Text passage section start
As you can see above, you only have an IXSCAN stage followed by a PROJECTION_COVERED stage. No FETCH stage: meaning that no data is retrieved from disk. It’s only using the content of the index in RAM.

If this query isn’t below the second - I don’t get it!

Cheers,
Maxime.

Narendra_S_Sikarwar · October 13, 2020, 11:03am

Hi @MaBeuLux88 thanks for your guidance.
1: i am trying to use sort in 2 stage (after match before group) but its takes more time. without sort its better.
2: i am trying to use project (after match before group) also takes more time
3: i am trying to chunks the data (Example -> use “DATE” : {$gte:ISODate(“2013-01-07T00:00:00.000+0000”)} in first stage but also time taking )
I don’t know what is the issue every thing is slow on 2 stage which is group

MaBeuLux88 · October 13, 2020, 12:46pm

Can you share an explain plan? Which index are you using?
Without the covering index, you most probably have a FETCH stage in your execution plan which needs to retrieve all the documents from disk… Which is LONG it’s also putting a lot of pressure on the WT cache.

Narendra_S_Sikarwar · October 13, 2020, 7:41pm

{ 
    "stages" : [
        {
            "$cursor" : {
                "query" : {
                    "workflow_stage_current_assignee" : "gladmin", 
                    "is_workflow_processing" : false, 
                    "is_error" : true, 
                    "is_delegated" : false, 
                    "is_escalated" : false
                }, 
                "fields" : {
                    "Masterid" : NumberInt(1), 
                    "SYSTEMID" : NumberInt(1), 
                    "control_monitorkey" : NumberInt(1), 
                    "status" : NumberInt(1), 
                    "_id" : NumberInt(0)
Text passage section end
**What you will do**
1: Reproduce the part of the MongoDB forum thread between "Narendra_S_Sikarwar · October 13, 2020, 11:03am" and "are you using?", inclusive.
2: In the MongoDB forum thread, which stage does MaBeuLux88 say is missing from the plan, showing that no data is retrieved from disk?
3: Please continue the MongoDB forum thread from the point where the text stops.
You can leave the data aside; it isn't needed.
Material supplied section start
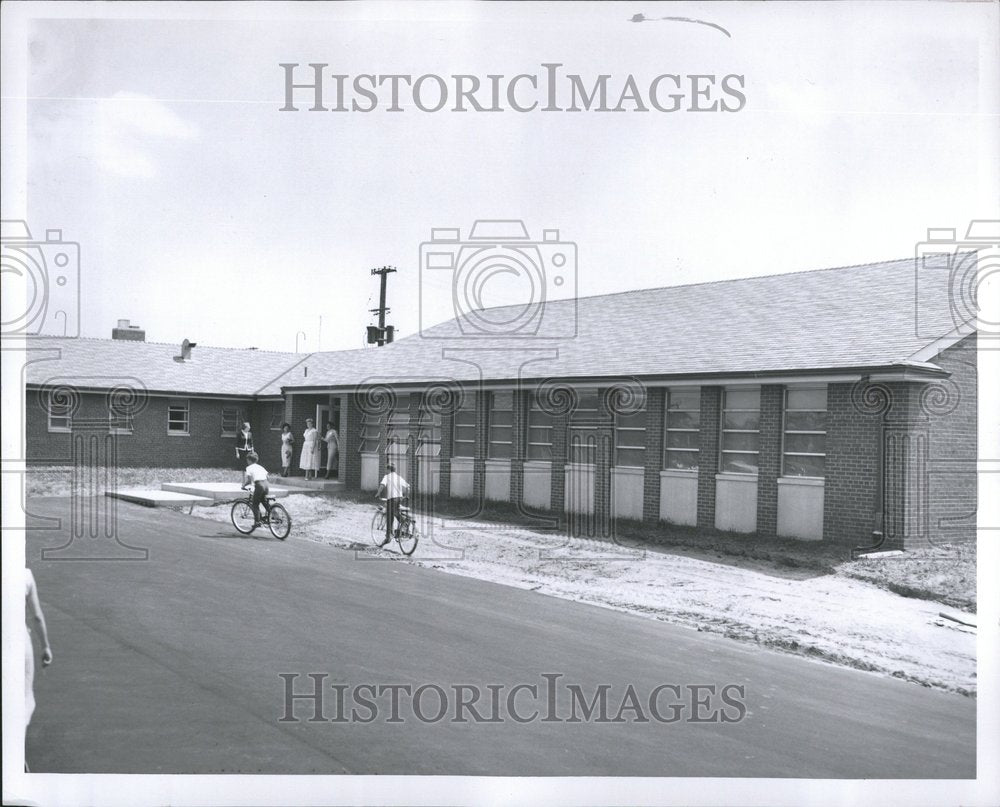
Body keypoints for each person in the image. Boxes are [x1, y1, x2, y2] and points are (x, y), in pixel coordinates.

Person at [25, 568, 53, 758]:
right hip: (19, 643)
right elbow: (36, 616)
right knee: (24, 695)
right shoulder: (25, 575)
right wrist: (45, 647)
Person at [376, 463, 410, 543]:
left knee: (389, 517)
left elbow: (382, 485)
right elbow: (408, 487)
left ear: (388, 470)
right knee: (396, 512)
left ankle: (388, 537)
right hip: (399, 499)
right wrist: (406, 496)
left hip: (391, 499)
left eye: (386, 469)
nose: (385, 471)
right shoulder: (399, 477)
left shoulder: (387, 477)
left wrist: (378, 493)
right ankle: (404, 522)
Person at [241, 451, 270, 527]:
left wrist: (243, 486)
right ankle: (275, 516)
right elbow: (267, 476)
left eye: (247, 460)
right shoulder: (260, 467)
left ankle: (257, 522)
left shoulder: (249, 468)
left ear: (249, 460)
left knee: (255, 504)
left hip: (259, 485)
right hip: (266, 485)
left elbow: (249, 480)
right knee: (264, 501)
Material supplied section end
**Answers by item**
1:
Narendra_S_Sikarwar · October 13, 2020, 11:03am

Hi @MaBeuLux88 thanks for your guidance.
1: i am trying to use sort in 2 stage (after match before group) but its takes more time. without sort its better.
2: i am trying to use project (after match before group) also takes more time
3: i am trying to chunks the data (Example -> use “DATE” : {$gte:ISODate(“2013-01-07T00:00:00.000+0000”)} in first stage but also time taking )
I don’t know what is the issue every thing is slow on 2 stage which is group

MaBeuLux88 · October 13, 2020, 12:46pm

Can you share an explain plan? Which index are you using?

2: The FETCH stage.

3:
                }, 
                "queryPlanner" : {
                    "plannerVersion" : NumberInt(1), 
                    "namespace" : "GLT_Narendra.EXCEPTIONS", 
                    "indexFilterSet" : false, 
                    "parsedQuery" : {
                        "$and" : [
                            {
                                "is_delegated" : {
                                    "$eq" : false
                                }
                            }, 
                            {
                                "is_error" : {
                                    "$eq" : true
                                }
                            }, 
                            {
                                "is_escalated" : {
                                    "$eq" : false
                                }
                            }, 
                            {
                                "is_workflow_processing" : {
                                    "$eq" : false
                                }
                            }, 
                            {
                                "workflow_stage_current_assignee" : {
                                    "$eq" : "gladmin"
                                }
                            }
                        ]
                    }, 
                    "queryHash" : "7203DD95", 
                    "planCacheKey" : "9EA1C330", 
                    "winningPlan" : {
                        "stage" : "FETCH", 
                        "inputStage" : {
                            "stage" : "IXSCAN", 
                            "keyPattern" : {
                                "workflow_stage_current_assignee" : NumberInt(1), 
                                "is_workflow_processing" : NumberInt(1), 
                                "is_error" : NumberInt(1), 
                                "is_delegated" : NumberInt(1), 
                                "is_escalated" : NumberInt(1)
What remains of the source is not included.